園枝と理世

 理世りせという娘は、土間に並ぶ普段よりも多すぎる履物の数に気づいたらしい。足音が止まった。

「そのまま上がって」

 園枝は声を飛ばす。

 理世は言われたとおり、土間から上がった。襖を開けて、その場にいる見知らぬ四人と目を合わせる。

 慶充と同い年くらいだろう。佐奈井と香菜実はかしこまって、ゆっくりと頭を下げた。

「私が入れたの。賊に襲われて、そこの若い人が怪我をしたというから。気にしないでちょうだい」

園枝が娘に声をかける。

「ええ」

 理世は、しかし警戒する目つきをしていた。佐奈井は、彼女の視線をたどる。理世は慶充ではなく、彼の近くに置かれた刀を見ているらしかった。

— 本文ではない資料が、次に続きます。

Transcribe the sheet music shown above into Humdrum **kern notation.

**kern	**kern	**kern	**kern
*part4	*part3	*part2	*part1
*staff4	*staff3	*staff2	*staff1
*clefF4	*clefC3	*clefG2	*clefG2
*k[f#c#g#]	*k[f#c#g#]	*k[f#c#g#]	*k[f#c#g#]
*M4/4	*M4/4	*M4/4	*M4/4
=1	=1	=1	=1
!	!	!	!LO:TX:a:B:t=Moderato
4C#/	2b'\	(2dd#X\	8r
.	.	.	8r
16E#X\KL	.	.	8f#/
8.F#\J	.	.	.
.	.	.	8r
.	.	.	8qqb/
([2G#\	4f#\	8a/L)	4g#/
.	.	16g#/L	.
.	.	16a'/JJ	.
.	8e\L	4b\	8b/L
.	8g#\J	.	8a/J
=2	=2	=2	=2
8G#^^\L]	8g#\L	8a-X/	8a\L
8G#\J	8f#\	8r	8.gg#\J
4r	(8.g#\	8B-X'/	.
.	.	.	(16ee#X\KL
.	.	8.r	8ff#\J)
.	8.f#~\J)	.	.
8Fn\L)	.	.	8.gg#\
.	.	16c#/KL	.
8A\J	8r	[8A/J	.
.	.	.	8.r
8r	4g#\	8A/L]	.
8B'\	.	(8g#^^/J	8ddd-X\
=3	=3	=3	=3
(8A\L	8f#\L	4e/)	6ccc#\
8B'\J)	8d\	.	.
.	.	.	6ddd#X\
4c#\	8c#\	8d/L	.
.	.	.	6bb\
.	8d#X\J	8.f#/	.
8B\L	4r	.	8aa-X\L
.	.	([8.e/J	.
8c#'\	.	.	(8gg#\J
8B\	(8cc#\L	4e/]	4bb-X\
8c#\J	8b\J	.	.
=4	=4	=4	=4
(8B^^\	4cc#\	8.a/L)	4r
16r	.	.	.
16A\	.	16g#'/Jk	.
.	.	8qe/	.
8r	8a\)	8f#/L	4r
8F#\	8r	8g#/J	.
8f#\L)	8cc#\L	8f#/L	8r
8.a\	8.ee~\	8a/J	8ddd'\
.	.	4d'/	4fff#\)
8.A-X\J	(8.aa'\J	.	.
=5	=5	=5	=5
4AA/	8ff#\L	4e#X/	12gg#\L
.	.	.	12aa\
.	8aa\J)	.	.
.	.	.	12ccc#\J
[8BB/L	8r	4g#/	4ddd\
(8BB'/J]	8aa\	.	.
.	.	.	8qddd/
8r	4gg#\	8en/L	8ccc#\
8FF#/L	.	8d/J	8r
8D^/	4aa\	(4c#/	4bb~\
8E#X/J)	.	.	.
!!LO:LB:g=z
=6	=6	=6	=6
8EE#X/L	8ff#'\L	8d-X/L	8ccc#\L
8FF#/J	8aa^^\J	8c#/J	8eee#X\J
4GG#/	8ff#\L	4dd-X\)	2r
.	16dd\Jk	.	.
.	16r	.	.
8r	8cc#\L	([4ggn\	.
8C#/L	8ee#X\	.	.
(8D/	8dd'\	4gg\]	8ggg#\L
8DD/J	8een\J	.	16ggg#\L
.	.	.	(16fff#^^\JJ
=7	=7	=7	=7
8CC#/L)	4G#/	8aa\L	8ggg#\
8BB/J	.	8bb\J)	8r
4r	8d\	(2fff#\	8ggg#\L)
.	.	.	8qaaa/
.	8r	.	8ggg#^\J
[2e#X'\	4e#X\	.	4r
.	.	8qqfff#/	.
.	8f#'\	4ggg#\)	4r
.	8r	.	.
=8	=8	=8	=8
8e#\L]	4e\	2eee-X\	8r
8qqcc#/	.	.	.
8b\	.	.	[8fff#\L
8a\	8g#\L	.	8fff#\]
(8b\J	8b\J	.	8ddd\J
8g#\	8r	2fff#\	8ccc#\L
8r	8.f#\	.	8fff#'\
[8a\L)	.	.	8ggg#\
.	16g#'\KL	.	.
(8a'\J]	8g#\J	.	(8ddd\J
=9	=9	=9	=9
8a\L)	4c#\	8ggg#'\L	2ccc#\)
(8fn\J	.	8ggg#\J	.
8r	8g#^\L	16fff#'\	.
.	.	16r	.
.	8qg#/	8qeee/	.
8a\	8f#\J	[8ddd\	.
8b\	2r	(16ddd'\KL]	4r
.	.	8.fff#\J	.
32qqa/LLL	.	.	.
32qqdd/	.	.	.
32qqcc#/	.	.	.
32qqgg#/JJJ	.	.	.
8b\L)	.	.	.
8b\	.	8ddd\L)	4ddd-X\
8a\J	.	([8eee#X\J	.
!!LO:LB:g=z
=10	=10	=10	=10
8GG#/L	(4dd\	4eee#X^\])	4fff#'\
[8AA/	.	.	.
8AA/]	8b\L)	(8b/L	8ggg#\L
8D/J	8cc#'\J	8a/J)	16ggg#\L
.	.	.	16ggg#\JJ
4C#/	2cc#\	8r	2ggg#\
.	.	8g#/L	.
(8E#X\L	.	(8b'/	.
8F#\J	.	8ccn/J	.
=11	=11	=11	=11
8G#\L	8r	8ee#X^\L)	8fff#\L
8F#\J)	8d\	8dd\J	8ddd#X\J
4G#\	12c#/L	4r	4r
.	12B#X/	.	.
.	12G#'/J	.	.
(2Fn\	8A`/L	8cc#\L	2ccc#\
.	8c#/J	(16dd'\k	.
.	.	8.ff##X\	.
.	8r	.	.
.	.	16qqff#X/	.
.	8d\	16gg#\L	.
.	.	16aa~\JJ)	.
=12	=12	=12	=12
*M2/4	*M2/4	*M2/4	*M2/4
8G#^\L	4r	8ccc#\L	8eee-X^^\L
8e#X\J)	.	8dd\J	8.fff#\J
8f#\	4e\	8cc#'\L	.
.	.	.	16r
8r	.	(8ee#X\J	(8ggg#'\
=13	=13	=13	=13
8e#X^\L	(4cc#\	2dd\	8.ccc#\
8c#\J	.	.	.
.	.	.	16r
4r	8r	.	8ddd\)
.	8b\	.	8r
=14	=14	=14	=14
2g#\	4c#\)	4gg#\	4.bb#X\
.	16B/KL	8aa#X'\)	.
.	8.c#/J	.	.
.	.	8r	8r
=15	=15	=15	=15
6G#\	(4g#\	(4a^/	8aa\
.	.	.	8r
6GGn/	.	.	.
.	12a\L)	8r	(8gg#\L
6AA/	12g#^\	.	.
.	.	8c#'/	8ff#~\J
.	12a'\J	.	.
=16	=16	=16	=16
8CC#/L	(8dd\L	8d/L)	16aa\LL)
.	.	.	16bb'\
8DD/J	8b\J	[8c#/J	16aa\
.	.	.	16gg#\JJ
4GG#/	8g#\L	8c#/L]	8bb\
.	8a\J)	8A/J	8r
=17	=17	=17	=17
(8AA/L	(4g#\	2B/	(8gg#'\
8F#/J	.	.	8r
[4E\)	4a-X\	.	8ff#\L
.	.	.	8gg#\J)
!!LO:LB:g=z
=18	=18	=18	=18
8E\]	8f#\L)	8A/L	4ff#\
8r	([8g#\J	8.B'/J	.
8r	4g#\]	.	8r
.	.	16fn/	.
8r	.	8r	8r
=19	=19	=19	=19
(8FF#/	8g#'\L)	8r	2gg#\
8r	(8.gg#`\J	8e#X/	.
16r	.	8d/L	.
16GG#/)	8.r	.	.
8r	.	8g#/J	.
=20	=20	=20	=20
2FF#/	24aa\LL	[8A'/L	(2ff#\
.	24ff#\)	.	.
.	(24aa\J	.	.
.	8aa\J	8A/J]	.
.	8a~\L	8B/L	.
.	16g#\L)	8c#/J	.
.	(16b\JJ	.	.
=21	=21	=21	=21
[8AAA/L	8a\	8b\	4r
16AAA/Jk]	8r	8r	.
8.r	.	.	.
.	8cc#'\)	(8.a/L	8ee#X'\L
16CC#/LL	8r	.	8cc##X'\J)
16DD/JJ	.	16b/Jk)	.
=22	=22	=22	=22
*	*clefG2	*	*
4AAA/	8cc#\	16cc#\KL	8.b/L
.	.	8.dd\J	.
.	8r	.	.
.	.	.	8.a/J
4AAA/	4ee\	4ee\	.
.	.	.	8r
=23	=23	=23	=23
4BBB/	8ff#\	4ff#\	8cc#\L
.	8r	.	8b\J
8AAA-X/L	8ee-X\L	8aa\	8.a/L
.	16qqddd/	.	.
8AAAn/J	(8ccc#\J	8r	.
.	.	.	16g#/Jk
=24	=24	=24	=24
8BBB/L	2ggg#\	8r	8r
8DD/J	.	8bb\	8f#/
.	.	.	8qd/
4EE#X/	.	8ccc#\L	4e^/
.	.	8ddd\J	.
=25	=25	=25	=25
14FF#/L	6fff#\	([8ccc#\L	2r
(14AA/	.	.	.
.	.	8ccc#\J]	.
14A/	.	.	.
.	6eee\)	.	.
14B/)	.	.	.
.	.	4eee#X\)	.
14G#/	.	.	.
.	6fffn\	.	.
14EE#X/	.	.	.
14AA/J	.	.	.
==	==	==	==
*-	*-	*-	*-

 まずいものを見られたな、と佐奈井は内心で焦った。慶充だけでなく峰継も刀を持っている。対して相手は女の人二人だけで、大して武器になる物も持っていない。用心されないほうがおかしいというものだ。園枝はなぜ、こんな自分たちを家の中に通そうなどと思ったのだろう。

 同じことを、慶充も考えていた。

「こんな物を見せびらかしてすまない」

 慶充は園枝に頭を下げた。だが園枝は、首を横に振った。

「構わない。それより私たちから頼みがあるの。傷の手当ての見返りに」

「何を頼むつもり?」

 理世が母を見つめる。


「私たちの護衛。大野郡まで。どっちみちあんたらもそこに向かうなら、構わないよね」

「どうして? 母さん」

 理世は反対のようだ。今にも大きな声を出しそうだった。

「武器の扱いなら手慣れているみたいだから。私たち二人だけで賊に襲われたら、どうすることもできないでしょう」

「知らない人たちなのに」

「妙なことを企んでいたら、とっくに何かされている。いいかしら、峰継さん」

「構わない」

 佐奈井にとっては、少し嫌だった。園枝という人ならば話が通じそうだ。だが理世という人にこうもあからさまに警戒されては、一緒にいづらい。話しかけただけで険悪な雰囲気になりそうだ。

「もうここに留まれる状況ではないことは、理世もわかっているでしょう。それに賊に襲われて、私たちだけで何とかできる?」

 理世は、いまだに慶充や峰継の刀を見ていた。だが、

「この人たちのこと、信じてもいいよね」

「傷の手当てをしてくれた。恩には背かない」

 慶充の冷静で毅然とした言葉に、理世はいまだに不服そうな顔をしているが、

「わかった。この人たちと一緒に行く」

 園枝は口元を緩ませ、うなずいた。


「傷を負った慶充は無理だとしても、峰継さんなら何とか戦えそうだし」

 園枝がつぶやくと、慶充は首を横に振った。

「私もいざという時には力になるさ。腕が動かないほどの傷ではない」

「無理をしないで」

 香菜実がとっさに声をかける。

「兄思いの妹ね」

 園枝の言葉に、香菜実は頬を赤らめ、顎を引いた。さっきから難しい顔をしていた理世が、香菜実を見て少し笑う。

「ああ。香菜実にはいつも助けられている」

 慶充が香菜実の肩を軽く叩く。

「……やめてよ」

 強がっているが、あまりの声の弱々しさに、佐奈井もまた、つい笑いをこらえた。

 園枝は外を見た。空は茜色がかっていて、村は薄暗い。

「といっても、もうすぐ夕方ね。出発は明日にしましょう」

 

 護衛の最中に倒れられたら困るから、と園枝に言われて、夕餉も少しだが振る舞われた。

 佐奈井は夕餉を食べながら、落ち着けずにいた。慶充の傷の手当てをしてくれたから、園枝はきっと気を許してもいいだろう。だが理世は、あからさまに自分たちを警戒していた。気さくに話しかけることはできそうにない。

 だが、その理世という娘のほうから、佐奈井に近づいてきた。

「まだ名前、聞いていなかったね。あなた」

 さっきと違って、声に棘がなかった。

「佐奈井」

 木椀を持ったまま、ぶっきらぼうに答えておく。

「ちょっと怖がらせたかしら。あんな風に話していたから」

「怖がったつもりはないけど」

 案外、年下には優しいのかもしれない。そういえば、香菜実を見る時も、理世の目に穏やかなものがあった。

「あなたは、香菜実っていったよね」

 理世は香菜実にも話しかける。

「ええ」

「知り合い?」

 さすがに理世も、佐奈井たちと慶充たちが家族ではないことはわかるのだろう。着ている物からして違う。


「友達同士」

 佐奈井はつい、思ったことを口に出してしまった。まずい、と佐奈井は理世や園枝の顔を覗う。農民である自分が、武士の家の者である二人を友達と呼んだ。普通なら無礼と咎められることだ。

 だが理世は、佐奈井を咎めることはしなかった。

「仲がいいんだ」

 なおさら理世は笑みを浮かべている。

「変に思ったりしないのか」

 佐奈井は尋ねる。

「身分の違いとか、今は気にしても何にもならないから。どう知り合ったのかはさておき」

 本当に年下には優しい。

「園枝は?」

「娘と同じ。今は無事に安全な土地に向かうのが先でしょう」

 まあいいか、と佐奈井は思った。自分と慶充との関係を変に思われていないならば、それはそれでいい。